When “Fruitvale” was filmed at the station last year, Jordan thought he found a bullet hole left by the ammunition that traveled through Grant’s body and into a floor tile.
“I remember putting my chest to the hole and being scared while I was shooting that scene,” the actor recalled. “Having the cops there, the passengers on the train, knowing what happened — I felt like I was going to lose my life every time I shot that.”
News of the bullet hole eventually reached BART officials.
“When we learned that this reminder of the worst thing in BART’s history was still there, we immediately sent someone in to fix it,” Salaver said.
On the day of Coogler and Jordan’s visit, a pink, clay-like substance had recently been applied to cover the hole. Pieces of the chalky filler lay in crumbles around the spot. Most people will probably mistake it for a wad of smooshed chewing gum.
Hours later at the Grand Lake Theater, as Johnson posed for a rare photo with the film’s cast, everyone seemed to have a tie to Oscar Grant.

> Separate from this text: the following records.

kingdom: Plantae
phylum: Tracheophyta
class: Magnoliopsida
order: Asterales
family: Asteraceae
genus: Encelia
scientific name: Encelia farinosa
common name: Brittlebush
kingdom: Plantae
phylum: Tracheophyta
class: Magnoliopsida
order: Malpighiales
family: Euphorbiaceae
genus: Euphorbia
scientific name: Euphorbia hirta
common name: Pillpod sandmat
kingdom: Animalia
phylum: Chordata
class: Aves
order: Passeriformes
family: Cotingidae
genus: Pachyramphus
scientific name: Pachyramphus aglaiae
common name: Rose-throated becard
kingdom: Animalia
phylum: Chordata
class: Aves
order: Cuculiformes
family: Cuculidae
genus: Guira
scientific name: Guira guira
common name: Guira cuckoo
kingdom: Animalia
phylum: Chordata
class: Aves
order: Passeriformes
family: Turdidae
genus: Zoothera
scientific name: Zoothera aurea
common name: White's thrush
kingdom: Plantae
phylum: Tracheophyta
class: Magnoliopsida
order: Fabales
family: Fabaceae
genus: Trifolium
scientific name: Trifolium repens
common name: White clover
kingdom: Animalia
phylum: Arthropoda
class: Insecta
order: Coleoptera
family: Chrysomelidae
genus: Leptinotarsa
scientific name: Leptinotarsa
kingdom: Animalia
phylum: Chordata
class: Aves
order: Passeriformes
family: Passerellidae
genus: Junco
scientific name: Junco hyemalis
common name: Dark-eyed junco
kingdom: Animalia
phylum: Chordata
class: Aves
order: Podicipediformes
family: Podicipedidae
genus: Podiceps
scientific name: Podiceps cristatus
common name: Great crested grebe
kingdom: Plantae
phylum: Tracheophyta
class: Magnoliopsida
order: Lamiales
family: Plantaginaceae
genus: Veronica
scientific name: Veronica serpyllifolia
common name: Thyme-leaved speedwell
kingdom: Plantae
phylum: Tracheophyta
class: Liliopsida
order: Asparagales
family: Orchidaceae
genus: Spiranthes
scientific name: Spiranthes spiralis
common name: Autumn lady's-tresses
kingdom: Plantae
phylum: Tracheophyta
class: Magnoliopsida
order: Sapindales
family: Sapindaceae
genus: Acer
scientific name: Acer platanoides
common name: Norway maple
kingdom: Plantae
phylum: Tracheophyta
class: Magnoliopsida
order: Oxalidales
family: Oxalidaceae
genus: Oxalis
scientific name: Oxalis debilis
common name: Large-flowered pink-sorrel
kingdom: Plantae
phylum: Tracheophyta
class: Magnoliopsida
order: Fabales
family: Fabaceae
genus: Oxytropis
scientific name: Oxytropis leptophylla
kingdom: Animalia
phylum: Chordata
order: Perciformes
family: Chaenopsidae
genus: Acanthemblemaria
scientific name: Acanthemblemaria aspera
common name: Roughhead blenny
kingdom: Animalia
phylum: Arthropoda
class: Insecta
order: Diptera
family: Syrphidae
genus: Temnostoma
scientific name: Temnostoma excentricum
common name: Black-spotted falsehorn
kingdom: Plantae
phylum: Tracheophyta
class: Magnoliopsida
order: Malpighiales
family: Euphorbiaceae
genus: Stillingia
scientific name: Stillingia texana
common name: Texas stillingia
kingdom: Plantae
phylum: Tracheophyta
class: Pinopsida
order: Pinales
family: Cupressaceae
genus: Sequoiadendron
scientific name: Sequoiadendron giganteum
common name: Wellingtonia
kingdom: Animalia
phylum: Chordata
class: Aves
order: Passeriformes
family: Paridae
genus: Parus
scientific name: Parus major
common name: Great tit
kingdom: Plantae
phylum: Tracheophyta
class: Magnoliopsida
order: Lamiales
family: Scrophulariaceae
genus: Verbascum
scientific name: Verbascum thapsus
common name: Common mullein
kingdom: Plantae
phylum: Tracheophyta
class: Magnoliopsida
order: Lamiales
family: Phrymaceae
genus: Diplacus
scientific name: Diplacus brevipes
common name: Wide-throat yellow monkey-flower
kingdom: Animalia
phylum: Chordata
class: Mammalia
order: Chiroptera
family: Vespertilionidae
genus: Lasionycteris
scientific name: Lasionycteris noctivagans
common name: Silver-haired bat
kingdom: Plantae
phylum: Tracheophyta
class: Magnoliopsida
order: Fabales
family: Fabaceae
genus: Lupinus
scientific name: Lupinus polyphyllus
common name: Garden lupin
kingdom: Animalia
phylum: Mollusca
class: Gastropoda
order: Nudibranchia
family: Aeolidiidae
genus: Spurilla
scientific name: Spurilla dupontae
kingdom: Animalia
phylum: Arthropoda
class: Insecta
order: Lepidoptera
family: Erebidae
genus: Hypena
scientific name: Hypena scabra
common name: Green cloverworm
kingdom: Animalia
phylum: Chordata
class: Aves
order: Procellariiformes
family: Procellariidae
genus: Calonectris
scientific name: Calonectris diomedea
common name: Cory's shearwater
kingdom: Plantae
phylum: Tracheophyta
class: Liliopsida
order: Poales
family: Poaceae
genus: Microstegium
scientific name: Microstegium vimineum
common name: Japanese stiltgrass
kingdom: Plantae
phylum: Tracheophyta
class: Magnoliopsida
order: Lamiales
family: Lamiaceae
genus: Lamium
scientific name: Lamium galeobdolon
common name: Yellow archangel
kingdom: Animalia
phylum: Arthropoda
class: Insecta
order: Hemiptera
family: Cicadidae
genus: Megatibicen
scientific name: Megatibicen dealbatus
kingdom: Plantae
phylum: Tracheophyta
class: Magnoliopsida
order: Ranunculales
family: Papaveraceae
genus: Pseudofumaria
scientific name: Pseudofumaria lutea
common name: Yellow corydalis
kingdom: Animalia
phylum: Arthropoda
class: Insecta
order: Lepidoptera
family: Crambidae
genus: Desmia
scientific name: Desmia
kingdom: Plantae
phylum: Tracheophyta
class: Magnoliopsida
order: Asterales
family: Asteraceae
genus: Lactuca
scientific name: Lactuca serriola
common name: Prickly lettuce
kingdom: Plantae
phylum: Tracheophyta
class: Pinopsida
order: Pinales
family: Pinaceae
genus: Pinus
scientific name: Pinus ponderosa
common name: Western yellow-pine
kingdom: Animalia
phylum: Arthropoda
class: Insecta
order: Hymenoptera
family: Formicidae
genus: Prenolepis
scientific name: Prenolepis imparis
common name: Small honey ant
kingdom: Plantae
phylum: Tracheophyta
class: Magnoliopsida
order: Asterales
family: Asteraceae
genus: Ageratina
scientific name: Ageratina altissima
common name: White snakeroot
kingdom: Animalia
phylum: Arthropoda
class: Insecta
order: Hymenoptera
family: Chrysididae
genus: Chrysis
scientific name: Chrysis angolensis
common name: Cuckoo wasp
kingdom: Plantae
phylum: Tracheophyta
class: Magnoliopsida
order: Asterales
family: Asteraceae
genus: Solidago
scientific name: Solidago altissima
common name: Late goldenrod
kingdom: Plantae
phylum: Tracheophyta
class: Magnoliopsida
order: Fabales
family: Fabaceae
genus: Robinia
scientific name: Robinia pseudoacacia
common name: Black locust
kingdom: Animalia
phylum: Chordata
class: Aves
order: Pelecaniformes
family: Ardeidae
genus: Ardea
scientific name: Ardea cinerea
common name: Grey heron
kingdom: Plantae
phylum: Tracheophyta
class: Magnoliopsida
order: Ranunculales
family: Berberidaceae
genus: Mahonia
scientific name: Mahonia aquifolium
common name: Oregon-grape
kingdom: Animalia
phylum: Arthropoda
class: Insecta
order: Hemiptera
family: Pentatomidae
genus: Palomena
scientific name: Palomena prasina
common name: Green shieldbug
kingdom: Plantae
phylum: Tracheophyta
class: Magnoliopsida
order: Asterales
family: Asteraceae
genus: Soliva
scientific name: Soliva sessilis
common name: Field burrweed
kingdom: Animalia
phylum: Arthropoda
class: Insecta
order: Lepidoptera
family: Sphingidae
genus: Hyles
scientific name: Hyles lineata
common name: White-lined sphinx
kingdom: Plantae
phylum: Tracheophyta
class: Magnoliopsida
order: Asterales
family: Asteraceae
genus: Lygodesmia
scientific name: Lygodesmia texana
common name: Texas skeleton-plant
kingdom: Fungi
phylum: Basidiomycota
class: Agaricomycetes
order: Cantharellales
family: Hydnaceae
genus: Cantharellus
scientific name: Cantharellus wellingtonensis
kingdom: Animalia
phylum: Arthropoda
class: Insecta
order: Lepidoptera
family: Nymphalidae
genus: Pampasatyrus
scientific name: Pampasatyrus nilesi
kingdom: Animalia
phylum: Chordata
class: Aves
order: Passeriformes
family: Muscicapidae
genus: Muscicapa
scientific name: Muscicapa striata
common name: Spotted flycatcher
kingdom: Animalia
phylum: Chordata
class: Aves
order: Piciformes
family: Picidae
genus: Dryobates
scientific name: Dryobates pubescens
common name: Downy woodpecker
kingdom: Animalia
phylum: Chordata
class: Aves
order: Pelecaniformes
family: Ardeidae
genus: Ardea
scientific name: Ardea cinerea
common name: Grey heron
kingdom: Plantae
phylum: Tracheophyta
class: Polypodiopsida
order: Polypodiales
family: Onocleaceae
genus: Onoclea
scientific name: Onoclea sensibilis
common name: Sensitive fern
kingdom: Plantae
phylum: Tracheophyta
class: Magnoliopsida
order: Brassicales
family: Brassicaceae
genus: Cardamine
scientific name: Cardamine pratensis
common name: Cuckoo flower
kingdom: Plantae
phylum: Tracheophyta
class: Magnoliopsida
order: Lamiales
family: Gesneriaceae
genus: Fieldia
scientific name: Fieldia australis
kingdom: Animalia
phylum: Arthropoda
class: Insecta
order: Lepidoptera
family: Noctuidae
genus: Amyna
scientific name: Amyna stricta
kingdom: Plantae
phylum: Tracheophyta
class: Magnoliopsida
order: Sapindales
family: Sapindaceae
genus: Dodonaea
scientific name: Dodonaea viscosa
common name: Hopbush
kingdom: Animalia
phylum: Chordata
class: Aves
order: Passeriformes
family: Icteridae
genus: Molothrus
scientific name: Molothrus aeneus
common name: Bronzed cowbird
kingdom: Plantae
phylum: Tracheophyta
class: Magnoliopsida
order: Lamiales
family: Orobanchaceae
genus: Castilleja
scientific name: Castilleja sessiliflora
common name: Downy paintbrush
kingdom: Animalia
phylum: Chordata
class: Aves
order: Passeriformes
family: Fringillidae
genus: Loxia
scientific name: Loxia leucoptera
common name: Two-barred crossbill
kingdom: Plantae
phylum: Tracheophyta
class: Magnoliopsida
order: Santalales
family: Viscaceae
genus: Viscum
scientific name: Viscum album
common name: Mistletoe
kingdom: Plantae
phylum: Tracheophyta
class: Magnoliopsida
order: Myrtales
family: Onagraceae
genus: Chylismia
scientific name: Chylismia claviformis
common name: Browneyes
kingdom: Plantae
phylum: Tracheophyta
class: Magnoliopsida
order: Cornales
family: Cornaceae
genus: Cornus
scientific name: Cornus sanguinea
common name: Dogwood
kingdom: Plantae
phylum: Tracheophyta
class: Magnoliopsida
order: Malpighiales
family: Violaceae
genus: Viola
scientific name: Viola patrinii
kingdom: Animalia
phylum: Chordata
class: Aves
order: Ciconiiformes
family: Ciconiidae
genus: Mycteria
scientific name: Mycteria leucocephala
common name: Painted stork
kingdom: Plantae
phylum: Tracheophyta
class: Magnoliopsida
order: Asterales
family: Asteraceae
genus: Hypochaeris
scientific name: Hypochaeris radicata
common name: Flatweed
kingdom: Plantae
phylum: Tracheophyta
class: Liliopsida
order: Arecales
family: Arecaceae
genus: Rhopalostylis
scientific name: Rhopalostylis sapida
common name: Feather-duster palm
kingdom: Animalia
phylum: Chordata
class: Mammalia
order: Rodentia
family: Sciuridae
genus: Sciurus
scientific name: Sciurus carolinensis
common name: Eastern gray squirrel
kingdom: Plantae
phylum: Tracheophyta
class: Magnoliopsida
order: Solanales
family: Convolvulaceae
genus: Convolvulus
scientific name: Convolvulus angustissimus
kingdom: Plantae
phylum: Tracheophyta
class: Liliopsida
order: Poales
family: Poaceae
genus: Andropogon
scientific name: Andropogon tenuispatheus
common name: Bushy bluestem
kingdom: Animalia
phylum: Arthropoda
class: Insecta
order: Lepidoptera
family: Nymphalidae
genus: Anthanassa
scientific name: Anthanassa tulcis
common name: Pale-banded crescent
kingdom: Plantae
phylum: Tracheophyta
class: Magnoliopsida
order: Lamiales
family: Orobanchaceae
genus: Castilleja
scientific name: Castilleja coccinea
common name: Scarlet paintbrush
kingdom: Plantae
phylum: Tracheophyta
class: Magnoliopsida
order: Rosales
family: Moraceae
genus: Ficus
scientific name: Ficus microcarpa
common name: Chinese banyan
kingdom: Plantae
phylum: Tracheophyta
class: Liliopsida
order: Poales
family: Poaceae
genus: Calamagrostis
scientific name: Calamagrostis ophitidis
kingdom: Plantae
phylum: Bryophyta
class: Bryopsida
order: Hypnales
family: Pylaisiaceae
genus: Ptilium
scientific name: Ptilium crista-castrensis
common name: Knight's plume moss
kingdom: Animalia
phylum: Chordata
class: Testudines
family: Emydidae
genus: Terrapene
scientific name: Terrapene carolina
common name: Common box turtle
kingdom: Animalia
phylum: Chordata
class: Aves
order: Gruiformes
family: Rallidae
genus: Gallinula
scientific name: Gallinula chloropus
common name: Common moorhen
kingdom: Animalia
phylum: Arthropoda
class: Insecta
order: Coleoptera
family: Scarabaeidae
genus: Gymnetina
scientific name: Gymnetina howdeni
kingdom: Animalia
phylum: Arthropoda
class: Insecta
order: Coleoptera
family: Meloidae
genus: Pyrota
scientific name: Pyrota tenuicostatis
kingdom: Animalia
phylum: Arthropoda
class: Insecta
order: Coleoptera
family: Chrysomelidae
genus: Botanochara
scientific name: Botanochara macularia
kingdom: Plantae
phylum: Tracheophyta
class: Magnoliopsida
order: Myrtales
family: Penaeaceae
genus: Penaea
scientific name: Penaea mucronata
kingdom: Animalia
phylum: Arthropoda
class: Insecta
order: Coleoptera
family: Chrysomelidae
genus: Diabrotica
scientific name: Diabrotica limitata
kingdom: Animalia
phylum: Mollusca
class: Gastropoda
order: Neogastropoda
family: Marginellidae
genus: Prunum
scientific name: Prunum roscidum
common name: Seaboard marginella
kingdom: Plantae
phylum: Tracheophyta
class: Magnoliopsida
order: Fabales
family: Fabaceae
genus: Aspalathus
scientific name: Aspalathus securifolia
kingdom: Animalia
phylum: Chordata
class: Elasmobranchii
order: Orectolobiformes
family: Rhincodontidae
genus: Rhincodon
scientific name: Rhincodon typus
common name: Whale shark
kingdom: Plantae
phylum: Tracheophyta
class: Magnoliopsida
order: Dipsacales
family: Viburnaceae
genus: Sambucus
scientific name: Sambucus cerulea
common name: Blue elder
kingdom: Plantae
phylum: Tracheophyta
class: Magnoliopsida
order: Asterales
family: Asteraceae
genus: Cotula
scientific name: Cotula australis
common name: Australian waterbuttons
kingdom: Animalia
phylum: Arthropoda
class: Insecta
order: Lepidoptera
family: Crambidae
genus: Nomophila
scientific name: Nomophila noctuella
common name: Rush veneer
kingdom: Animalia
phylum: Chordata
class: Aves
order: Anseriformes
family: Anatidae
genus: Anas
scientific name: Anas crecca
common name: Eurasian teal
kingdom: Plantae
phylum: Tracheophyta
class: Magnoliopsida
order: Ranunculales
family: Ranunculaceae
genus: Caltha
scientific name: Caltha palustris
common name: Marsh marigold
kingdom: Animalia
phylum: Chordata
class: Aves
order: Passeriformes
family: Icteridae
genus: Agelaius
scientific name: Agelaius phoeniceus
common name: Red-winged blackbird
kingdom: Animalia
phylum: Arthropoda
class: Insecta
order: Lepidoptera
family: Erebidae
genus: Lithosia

There was Nigel Bryson, 23, who had been riding the train with Grant the night he was killed. A large pendant painted with Grant’s face hung from his neck. Tony Coleman, who said he once coached Grant in basketball, was spreading the word about an upcoming rally tied to the film. A dozen BART employees showed up. Even Mayor Jean Quan shared her memories of Grant. She used to go to Farmer Joe’s, the supermarket where he worked, and remembers seeing him behind the butcher counter.
“What his mom said to him — that’s the kind of thing I’d say to my kid. ‘Take BART,'” she said.
Noticeably absent was his girlfriend and mother of his daughter, Sophina Mesa, whose relatives said she isn’t ready to watch the film.
“Seeing it on the film is just too much,” said Lita Gomez, Mesa’s sister. “It’s too realistic.”
All the fanfare over the movie, which opens July 26 with high awards-season hopes for the Weinstein Co., reminded Johnson of her son’s love for attention.
“He always liked to be the light of the crowd,” she said. “So in these situations, I always think, ‘Oscar, you’re getting what you wanted. You’re not here, but you’re still getting celebrated.'”
When at last it was time for the screening to begin, Johnson steeled herself, hiding her face during certain scenes, closing her eyes during others. She especially hates the part at the hospital, after Grant has been shot.
“We drove so, so quickly that night,” she said. “I think we probably went about 90 to 100 miles an hour on the freeway just trying to get to the hospital so I could be with my son.”
Why relive it?
“I have to. You know why? Because I wouldn’t want you or anybody else to go through it,” she said. “If I don’t do it, then I’m always going to have that on my heart.”